LONDON (Reuters) – British public borrowing rose to 35.920 billion pounds ($45.8 billion) in August, a record high for the month though below its peaks earlier in the financial year, as the government dealt with the economic damage from the coronavirus pandemic.

July’s public borrowing figure was revised down by more than 11 billion pounds. But borrowing for the first five months of the financial year still rose further to its highest on record at 173.7 billion pounds, overtaking the annual total at the peak of the financial crisis.

The most recent forecast from Britain’s Office for Budget Responsibility estimates borrowing for the full financial year will be a record 372 billion pounds, equivalent to 18.9% of gross domestic product, a ratio not seen since World War Two.

Public sector net debt in August reached 2.024 trillion pounds or 101.9% of GDP, the highest as a share of the economy since the 1960-61 financial year.

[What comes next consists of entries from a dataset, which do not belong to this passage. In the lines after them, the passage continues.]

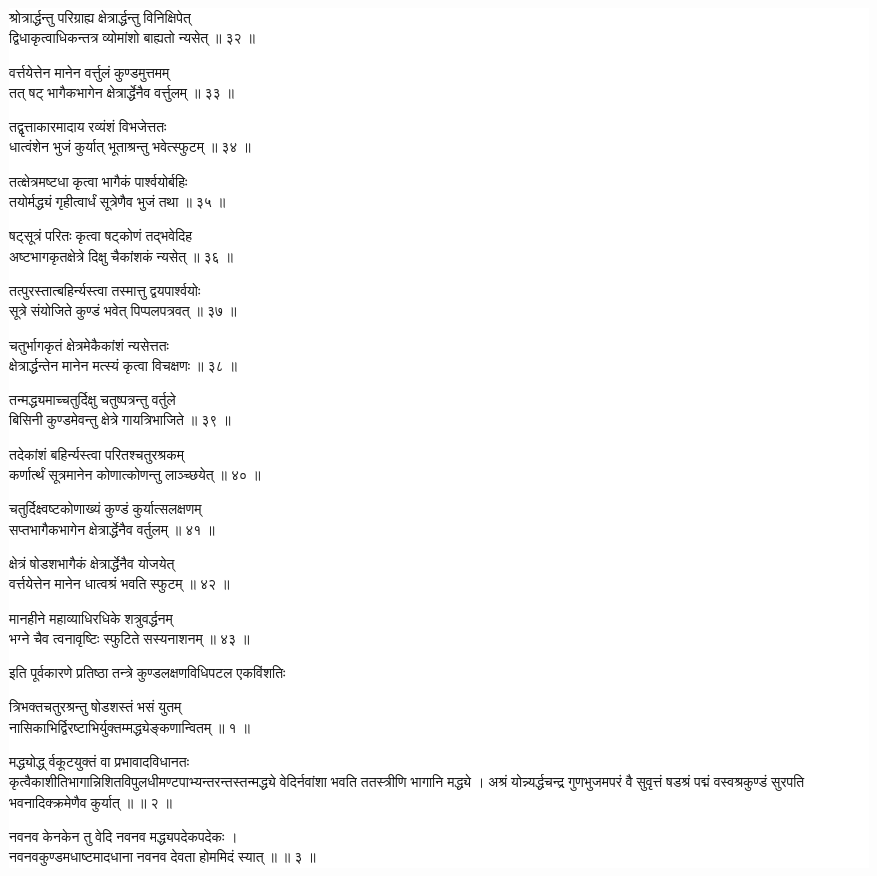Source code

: 
श्रोत्रार्द्धन्तु परिग्राह्य क्षेत्रार्द्धन्तु विनिक्षिपेत्  
द्विधाकृत्वाधिकन्तत्र व्योमांशो बाह्यतो न्यसेत् ॥ ३२ ॥


वर्त्तयेत्तेन मानेन वर्त्तुलं कुण्डमुत्तमम्  
तत् षट् भागैकभागेन क्षेत्रार्द्धेनैव वर्त्तुलम् ॥ ३३ ॥


तद्वृत्ताकारमादाय रव्यंशं विभजेत्ततः  
धात्वंशेन भुजं कुर्यात् भूताश्रन्तु भवेत्स्फुटम् ॥ ३४ ॥


तत्क्षेत्रमष्टधा कृत्वा भागैकं पार्श्वयोर्बहिः  
तयोर्मद्ध्यं गृहीत्वार्धं सूत्रेणैव भुजं तथा ॥ ३५ ॥


षट्सूत्रं परितः कृत्वा षट्कोणं तद्भवेदिह  
अष्टभागकृतक्षेत्रे दिक्षु चैकांशकं न्यसेत् ॥ ३६ ॥


तत्पुरस्तात्बहिर्न्यस्त्वा तस्मात्तु द्वयपार्श्वयोः  
सूत्रे संयोजिते कुण्डं भवेत् पिप्पलपत्रवत् ॥ ३७ ॥


चतुर्भागकृतं क्षेत्रमेकैकांशं न्यसेत्ततः  
क्षेत्रार्द्धन्तेन मानेन मत्स्यं कृत्वा विचक्षणः ॥ ३८ ॥


तन्मद्ध्यमाच्चतुर्दिक्षु चतुष्पत्रन्तु वर्तुले  
बिसिनी कुण्डमेवन्तु क्षेत्रे गायत्रिभाजिते ॥ ३९ ॥


तदेकांशं बहिर्न्यस्त्वा परितश्चतुरश्रकम्  
कर्णार्त्थं सूत्रमानेन कोणात्कोणन्तु लाञ्च्छयेत् ॥ ४० ॥


चतुर्दिक्ष्वष्टकोणाख्यं कुण्डं कुर्यात्सलक्षणम्  
सप्तभागैकभागेन क्षेत्रार्द्धेनैव वर्तुलम् ॥ ४१ ॥


क्षेत्रं षोडशभागैकं क्षेत्रार्द्धेनैव योजयेत्  
वर्त्तयेत्तेन मानेन धात्वश्रं भवति स्फुटम् ॥ ४२ ॥


मानहीने महाव्याधिरधिके शत्रुवर्द्धनम्  
भग्ने चैव त्वनावृष्टिः स्फुटिते सस्यनाशनम् ॥ ४३ ॥



इति पूर्वकारणे प्रतिष्ठा तन्त्रे कुण्डलक्षणविधिपटल एकविंशतिः

त्रिभक्तचतुरश्रन्तु षोडशस्तं भसं युतम्  
नासिकाभिर्द्विरष्टाभिर्युक्तम्मद्ध्येङ्कणान्वितम् ॥ १ ॥


मद्ध्योद्ध् र्वकूटयुक्तं वा प्रभावादविधानतः  
कृत्वैकाशीतिभागान्निशितविपुलधीमण्टपाभ्यन्तरन्तस्तन्मद्ध्ये वेदिर्नवांशा भवति ततस्त्रीणि भागानि मद्ध्ये । अश्रं योन्न्यर्द्धचन्द्र गुणभुजमपरं वै सुवृत्तं षडश्रं पद्मं वस्वश्रकुण्डं सुरपति भवनादिक्क्रमेणैव कुर्यात् ॥ ॥ २ ॥


नवनव केनकेन तु वेदि नवनव मद्ध्यपदेकपदेकः ।  
नवनवकुण्डमधाष्टमादधाना नवनव देवता होममिदं स्यात् ॥ ॥ ३ ॥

Britain suffered the biggest economic hit of any G7 economy from the coronavirus during the second quarter of this year, with output collapsing by 20%, and the Bank of England estimates third-quarter output will be around 7% below pre-crisis levels.

Finance minister Rishi Sunak announced plans on Thursday that mean future support for furloughed workers will be much less generous, though he said the focus for now should be on restoring growth rather than the long-term public finances.

The British government’s borrowing costs on financial markets are near record lows, due to global gloom about the economic outlook and a long-term fall in interest rates.